HOW A SPECIAL SESSION WORKS

Before Nevada lawmakers delve into the nitty-gritty of hotel room taxes and the risk-reward of public financing for an NFL stadium and Las Vegas Convention Center expansion project on Monday, there are procedural rituals and other business to tend to.

Sandoval last week announced the special session will begin at 8 a.m. Monday. But time, as seasoned observers are well aware, is flexible inside the Legislative Building. Proceedings commence when leadership and staff are ready — and not before.

Once the Assembly and Senate are gaveled to order, five new members will be sworn in to fill vacancies that occurred since the last general election. The Clark County Commission last month appointed Stephanie Smith to represent Assembly District 1 and Kyle Stephens for Assembly District 5. Washoe County commissioners named Julia Ratti to Senate District 13; Jesse Haw to Senate District 15; and Dominic Brunetti to Assembly District 25.

Their terms will be short-lived, ending after the Nov. 8 election. Only Ratti is running for the seat in the election and would continue in the office if she wins.

Lt. Gov. Mark Hutchison, who presides over the Senate, and Assembly Speaker John Hambrick will then appoint committees to inform the other chamber and the governor that they are organized and ready for business.

Once those notifications are made and the committees return, the work begins.

Bills detailing the proposals will be introduced in one house or the other. During regular 120-day legislative sessions, bills are referred to specific committees after introduction. But in a special session, the entire Senate or Assembly serves as a “committee of the whole.”

Witnesses walk legislators through the specifics of the bills and answer questions. There is opportunity for public comment, and anyone can watch the proceedings on the Legislature’s website.

Lawmakers frequently break to meet behind closed doors with lobbyists, caucus members and leadership to hash out differences. If amendments are made, the entire bill must be reprinted — a requirement that slows the process and can lead to long recesses.

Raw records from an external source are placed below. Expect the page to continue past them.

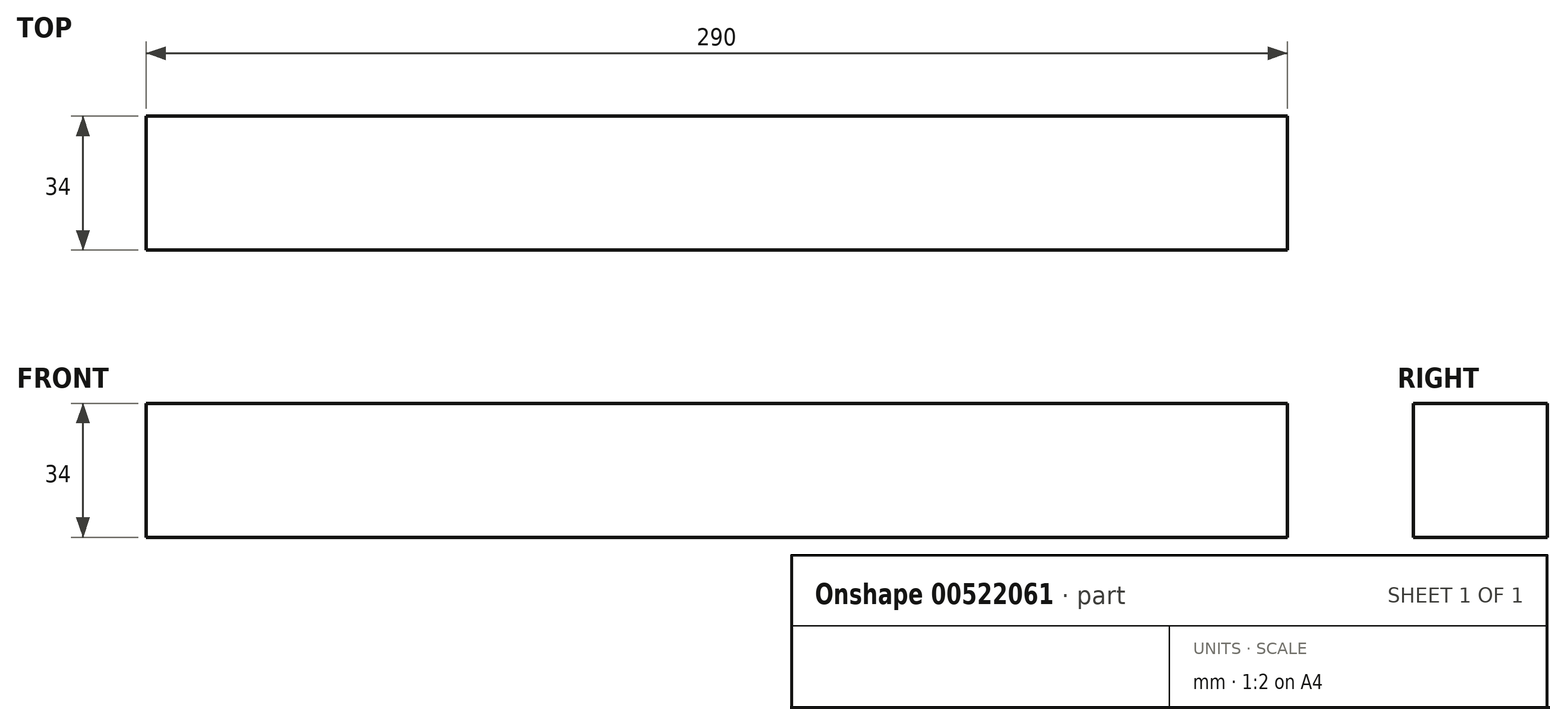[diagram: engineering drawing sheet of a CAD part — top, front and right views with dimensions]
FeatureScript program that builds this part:
annotation { "Feature Type Name" : "Feature", "Feature Type Description" : "" }
export const myFeature = defineFeature(function(context is Context, id is Id, definition is map)
    precondition{}
    {
        {
            var Q0;
            Q0=qCreatedBy(makeId("Right.planeOp"),FACE);
            var sketch = newSketch(context, id + "F0", { "sketchPlane" : qUnion([Q0])});
            skLineSegment(sketch, "E0.bottom", {"start": v(0, 0) * mm, "end": v(-34, 0) * mm});
            skLineSegment(sketch, "E0.top", {"start": v(0, 34) * mm, "end": v(-34, 34) * mm});
            skLineSegment(sketch, "E0.left", {"start": v(0, 0) * mm, "end": v(0, 34) * mm});
            skLineSegment(sketch, "E0.right", {"start": v(-34, 0) * mm, "end": v(-34, 34) * mm});
            skSolve(sketch);
        }
        {
            var Q0;
            Q0=makeQuery(id+"F0.imprint","IMPRINT",FACE,{"disambiguationData":[TD([[makeQuery(id+"F0.imprint","IMPRINT",EDGE,{"derivedFrom":sQuery(id+"F0.wireOp",EDGE,"E0.bottom")}),-1.0]])]});
            extrude(context, id + "F1", {"entities" : qUnion([Q0]), "oppositeDirection" : true, "depth" : (356 - 100 + 34) * mm, "offsetDistance" : 25 * mm});
        }
    });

Afterward, the chambers dissolve as “committees” and reconvene as the Assembly and Senate to cast votes.

Lawmakers will give floor speeches urging their colleagues to vote one way or another before electronically recording their votes by pushing a green or red button.

After a bill clears one chamber, it is transmitted to the other where the process is repeated.

Passage of the measure to increase the room tax will require a two-thirds majority in both chambers — 14 votes in the Senate and 28 in the Assembly.

After the voting, the Senate and Assembly again appoint committees to inform the other chamber and the governor that they’ve concluded their business and are ready to adjourn “sine die” — meaning for the final time.

If legislation is approved, legislators and bill advocates would hike across the Capitol Complex courtyard to the governor’s office, where Sandoval would sign it into law in a bill signing ceremony.